I’m trying to take long form, flowery writing and extract concrete things like hair color.
I’m not sure whether to go down an examples route, with Classification, or more free-form natural language and asking “what is their hair color?”
Classification seems like it will be laborious to generate examples. (Flaxen means blonde, dark means black, auburn means brown…)
But a more natural language completion like “what is their hair color?” gives more unpredictable results like “her hair color is black” rather than just “black”.
So for extracting discrete information, is Classification better, and I just need to get better at making the example data?
With GPT-3 it’s neither. The term extraction or distillation would be better. This task is most similar to NER or keyword extraction (both of which are NLP).
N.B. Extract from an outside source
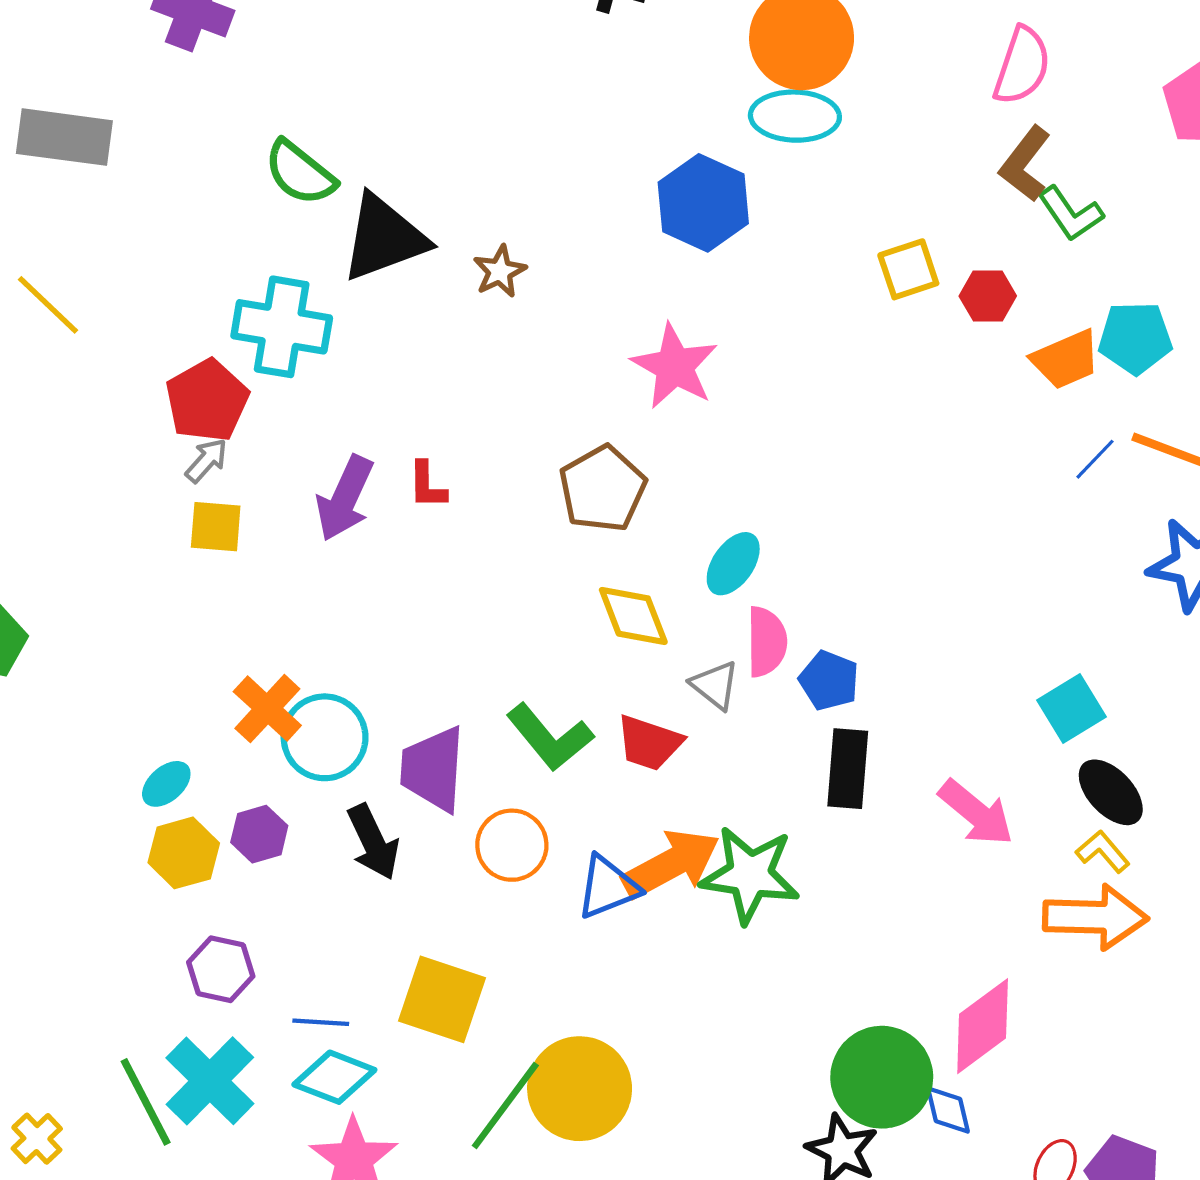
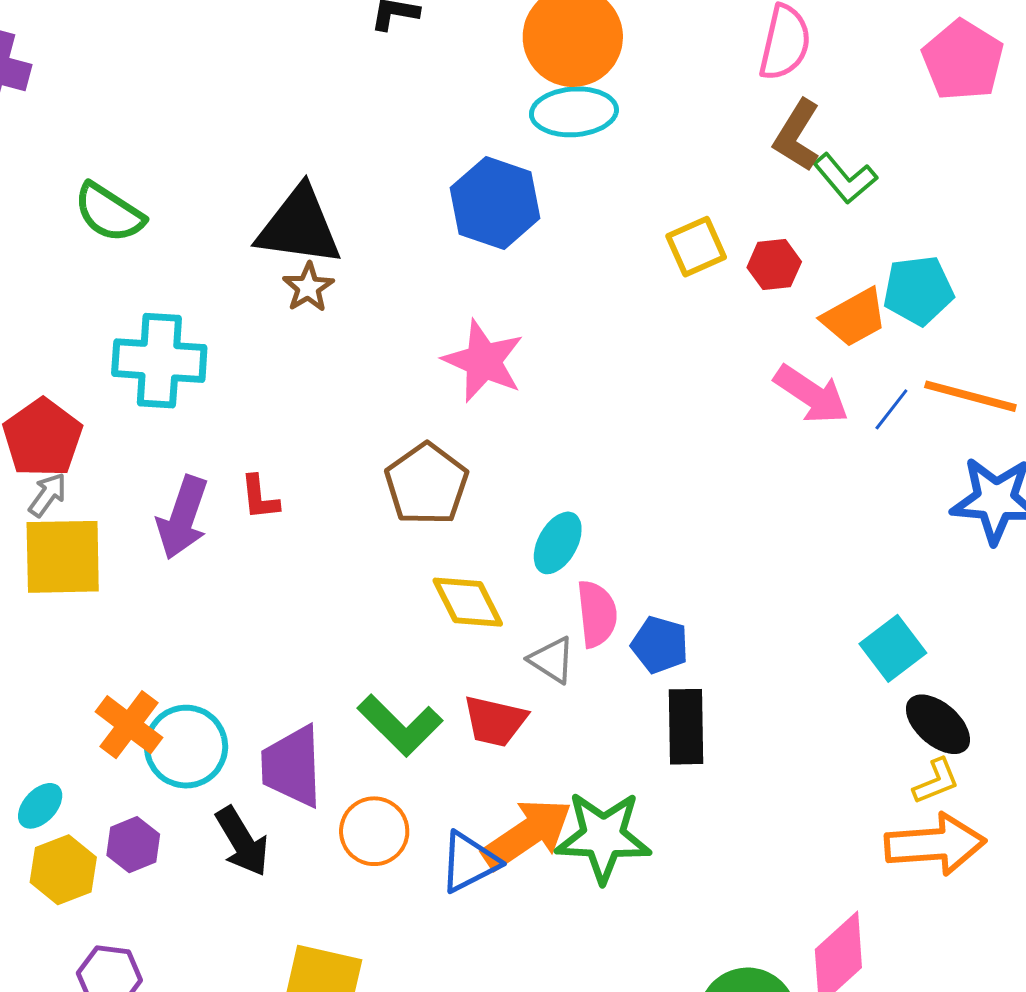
black triangle: (384, 238) -> (299, 226), moved, turned 34
cyan cross: (282, 327) -> (159, 361), moved
yellow square: (216, 527) -> (63, 557), size x1.6
pink arrow: (976, 813) -> (811, 394), moved
yellow L-shape: (1103, 852) -> (936, 781), turned 114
some hyper parameters to tune-
Max_tokens: set to 1 or 2
Give an example (or two) of the question answer pair after the instruction.
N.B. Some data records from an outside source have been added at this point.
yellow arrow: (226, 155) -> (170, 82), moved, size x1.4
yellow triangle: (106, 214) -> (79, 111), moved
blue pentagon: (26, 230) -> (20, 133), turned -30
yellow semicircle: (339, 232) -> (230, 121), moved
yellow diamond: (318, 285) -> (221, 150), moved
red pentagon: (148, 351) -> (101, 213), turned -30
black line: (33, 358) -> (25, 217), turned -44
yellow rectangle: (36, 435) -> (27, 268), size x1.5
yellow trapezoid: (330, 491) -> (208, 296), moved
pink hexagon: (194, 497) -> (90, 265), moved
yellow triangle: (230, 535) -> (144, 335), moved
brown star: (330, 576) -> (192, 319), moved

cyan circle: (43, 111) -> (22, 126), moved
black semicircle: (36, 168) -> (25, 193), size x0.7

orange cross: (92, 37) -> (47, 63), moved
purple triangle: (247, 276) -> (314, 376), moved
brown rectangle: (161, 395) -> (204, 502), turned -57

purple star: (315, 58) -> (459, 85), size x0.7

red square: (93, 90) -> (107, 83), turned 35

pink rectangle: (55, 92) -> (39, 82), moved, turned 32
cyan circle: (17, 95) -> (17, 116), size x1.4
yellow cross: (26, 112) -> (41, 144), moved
Answer the question in one word based on the text below, similar to examples below.
Example Question: What is the hair colour?
Example Answer: Black
A lot of these tricks went a long way when I was developing my product BookMapp
And providing examples gets me a lot farther, thank you.
I am used to the rigidity of formal code, so a task that needs to be convinced or guided or nurtured, is such an orthogonal concept to me.
BookMapp sounds like high-level stuff… an example on the page would be really helpful. Appreciate there are credits gratis on signup
Thanks for your kind words on BookMapp. Would love to hear what you think, email me:
contact at BookMapp dot com
Yes, it does take time to get your head around.
A tip, treat it like an idiot savant, high competence, low common sense. Deal with it like a brilliant intern.